### The problem
Scan the entries for the word "blue" and return every line that has it.

--- Material to process Enclosed Below ---

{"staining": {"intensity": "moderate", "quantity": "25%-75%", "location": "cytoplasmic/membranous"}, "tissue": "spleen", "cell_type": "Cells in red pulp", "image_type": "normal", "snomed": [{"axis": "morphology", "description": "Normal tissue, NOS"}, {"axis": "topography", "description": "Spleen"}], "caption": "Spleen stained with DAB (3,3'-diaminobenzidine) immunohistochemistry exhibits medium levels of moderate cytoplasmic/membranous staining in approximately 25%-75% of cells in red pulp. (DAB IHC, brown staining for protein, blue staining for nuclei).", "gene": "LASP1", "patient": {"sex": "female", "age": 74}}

--- End of Enclosed Material to process ---
--- Material to process Enclosed Below ---

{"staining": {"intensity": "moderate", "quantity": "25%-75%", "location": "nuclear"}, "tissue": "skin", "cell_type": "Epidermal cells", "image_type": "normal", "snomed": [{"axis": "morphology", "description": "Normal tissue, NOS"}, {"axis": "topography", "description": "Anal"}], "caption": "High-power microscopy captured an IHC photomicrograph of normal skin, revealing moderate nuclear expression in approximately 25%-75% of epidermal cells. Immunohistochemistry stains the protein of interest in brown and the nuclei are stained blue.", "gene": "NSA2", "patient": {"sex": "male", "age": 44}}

--- End of Enclosed Material to process ---
--- Material to process Enclosed Below ---

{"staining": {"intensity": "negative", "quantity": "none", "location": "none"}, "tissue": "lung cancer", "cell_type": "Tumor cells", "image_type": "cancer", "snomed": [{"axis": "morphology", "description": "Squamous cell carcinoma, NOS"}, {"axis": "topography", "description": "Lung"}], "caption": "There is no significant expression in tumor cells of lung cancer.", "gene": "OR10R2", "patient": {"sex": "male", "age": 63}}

--- End of Enclosed Material to process ---

### Solution
{"staining": {"intensity": "moderate", "quantity": "25%-75%", "location": "cytoplasmic/membranous"}, "tissue": "spleen", "cell_type": "Cells in red pulp", "image_type": "normal", "snomed": [{"axis": "morphology", "description": "Normal tissue, NOS"}, {"axis": "topography", "description": "Spleen"}], "caption": "Spleen stained with DAB (3,3'-diaminobenzidine) immunohistochemistry exhibits medium levels of moderate cytoplasmic/membranous staining in approximately 25%-75% of cells in red pulp. (DAB IHC, brown staining for protein, blue staining for nuclei).", "gene": "LASP1", "patient": {"sex": "female", "age": 74}}
{"staining": {"intensity": "moderate", "quantity": "25%-75%", "location": "nuclear"}, "tissue": "skin", "cell_type": "Epidermal cells", "image_type": "normal", "snomed": [{"axis": "morphology", "description": "Normal tissue, NOS"}, {"axis": "topography", "description": "Anal"}], "caption": "High-power microscopy captured an IHC photomicrograph of normal skin, revealing moderate nuclear expression in approximately 25%-75% of epidermal cells. Immunohistochemistry stains the protein of interest in brown and the nuclei are stained blue.", "gene": "NSA2", "patient": {"sex": "male", "age": 44}}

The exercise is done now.